EXCERPTED TEXT =>
+ + + + + + +
Friday, February 17, 2012

Flatulence and lactose intolerance

We have many customers using our Flat-D Flatulence Deodorizer pads because of the gas that comes with their lactose intolerance. The inventor of the Flat-D is lactose intolerant. So he invented the Flatulence Deodorizer. Here is a nice all around article on the subject.

In reality, the prevalence of lactose intolerance in the U.S. is difficult to assess accurately. Still, it is likely much lower than suggested based upon self-report, according to the National Institutes of Health [1]. In part, this is because individuals have a tendency to misinterpret any gastrointestinal upset following a dairy-containing meal as evidence of lactose intolerance [2]. Most people, however — even those with lower-than-normal lactase levels — do not report gastrointestinal upset after being exposed to lactose in a blind challenge, explains the NIH.
Lactose intolerance results from insufficient production of the enzyme lactase (LCT), which the small intestine uses to help break down lactose, or milk sugar. Lactose is a disaccharide, meaning it’s made up of two smaller sugar units called monosaccharides. The small intestine can absorb monosaccharides, but disaccharides (and larger combinations of monosaccharides, called polysaccharides) have to be digested into their monosaccharide building blocks before they can be absorbed. The digestive tract uses a wide variety of enzymes to accomplish this task. Digestive enzymes are very specific in their function; the enzyme responsible for breaking down lactose, for instance, can’t digest sucrose (table sugar). Sucrase, the enzyme that breaks down sucrose, is similarly incapable of digesting lactose. As such, a person must produce lactase in order to digest lactose.
+ + + + + + +
GIVEN DATA =>
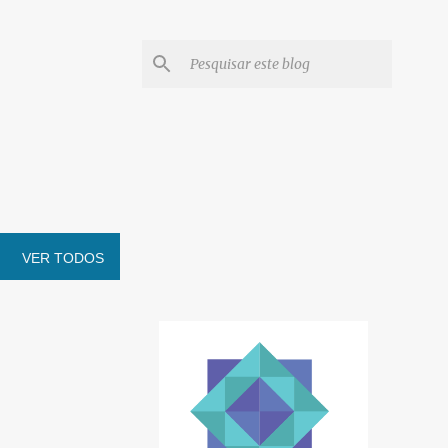
VER TODOS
+ + + + + + +
WHAT IS BEING ASKED =>
Pick up the post on flatulence and lactose intolerance after its last sentence and carry it forward. The lines above stand apart from the text and are separate material.

RESULT =>
In those individuals with true lactose intolerance, the absence of appropriate quantities of lactase means that lactose passes undigested into the large intestine. There, native flora (naturally-occurring bacterial species) of the gut break down the lactose to provide for their own energy needs. This results in the accumulation of a large amount of gas, which is a waste product of bacterial lactose digestion. The gas leads to the sensations of bloating and cramping, and can result in flatulence. Undigested lactose in the large intestine can also cause diarrhea.

Most people make lactase in appropriate amounts early in life; without lactase, babies would be incapable of digesting breast milk (which is actually higher in lactose than cow’s milk). Some ethnic groups produce less lactase after the age of weaning, leading to lactose intolerance that begins in childhood. This lactose intolerance persists throughout adulthood, and is most common in individuals of African, Hispanic (non-European), Native American, and Asian descent. Europeans are much less likely to develop lactose intolerance post-babyhood. Further, there’s some evidence to suggest that lactose intolerance increases with advancing age [3], though there isn’t a significant body of data supporting this.